Crik Nutrition manufactures flavored protein powders out of cricket and plant materials that can be mixed with water for a post-workout shake. The Winnipeg, Canada-based company was founded in 2014 by a former telecom technician named Alex Drysdale, who told Paste Magazine that cricket products allow people to consume high-quality protein without the ethical dilemmas that come with livestock farming. According to Drysdale, “they aren’t cramped in unnatural conditions with poor hygiene.”
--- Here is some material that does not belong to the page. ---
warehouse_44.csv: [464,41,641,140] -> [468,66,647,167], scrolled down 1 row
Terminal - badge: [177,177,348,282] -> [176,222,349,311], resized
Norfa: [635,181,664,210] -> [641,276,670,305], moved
Aspire Food Group is an Austin-based insect-farming company that hopes to use insect products to help feed malnourished populations around the world. Presently, the company has three farms in the United States, Ghana, and Mexico, and sells cricket flour and whole crickets on its website. Aspire’s socially-conscious mission helped it win $1 million in seed funding from Hult International Business School and the Clinton Global Initiative, and more recently, two of the company’s founders were named to the Forbes 30 Under 30 List for social entrepreneurs.
8. Bitty Foods
Bitty Foods is a San Francisco-based cricket snack food brand that currently sells three kinds of cookies and a flavored baking flour that mixes cricket flour, cassava flour, tapioca starch, and coconut flour. According to the company’s website, a line of air-puffed chips called Chiridos is on the way. “My vision is that we’re going to boost the protein content of all the staple foods that we eat,” cofounder Megan Miller told The New York Times. “And we’re going to need a really sustainable and plentiful protein source to do that with.”
9. Flying SpArk
Based in Israel, Flying SpArk is an edible-insect company hoping to sell consumers on the benefits of fruit fly larvae. The company sells dried larvae, as well as two larvae-based protein powders and a cooking oil. Like Six Foods, Flying SpArk is a graduate of the MassChallenge accelerator. “Our protein powder has no taste, but packs a lot of protein, and it can be added to any food product to instantly boost its protein level,” cofounder and CEO Eran Gronich told the Times of Israel.
10. Livin Farms
The DIY entomophagy hobbyist might want to check out Livin Farms, a desktop hive for breeding and harvesting edible mealworms. The contraption comes with beetle pupae and goes for $649 on the Livin Farms website — and for an additional $40, you can get a mealworm recipe book. On top of raising more than $145,000 on Kickstarter, the company is a graduate of the SOS Ventures-backed accelerator Hax, from which it received a $20,000 investment. Livin Farms is based in Austria and Hong Kong.
11. Critter Bitters
Critter Bitters was created by a pair of New York City designers who believe insect-eating could put a dent in world hunger, if only people could get over being grossed out by the thought of eating bugs. The company’s solution? Cocktail bitters made from toasted crickets. “We wanted to introduce eating insects to NYC in a way that fit into our culture — there’s a booming cocktail culture here and people are more willing to try new things when it’s in a cocktail,” cofounder Julia Plevin told Mashable. The company recently raised more than $25,000 on Kickstarter.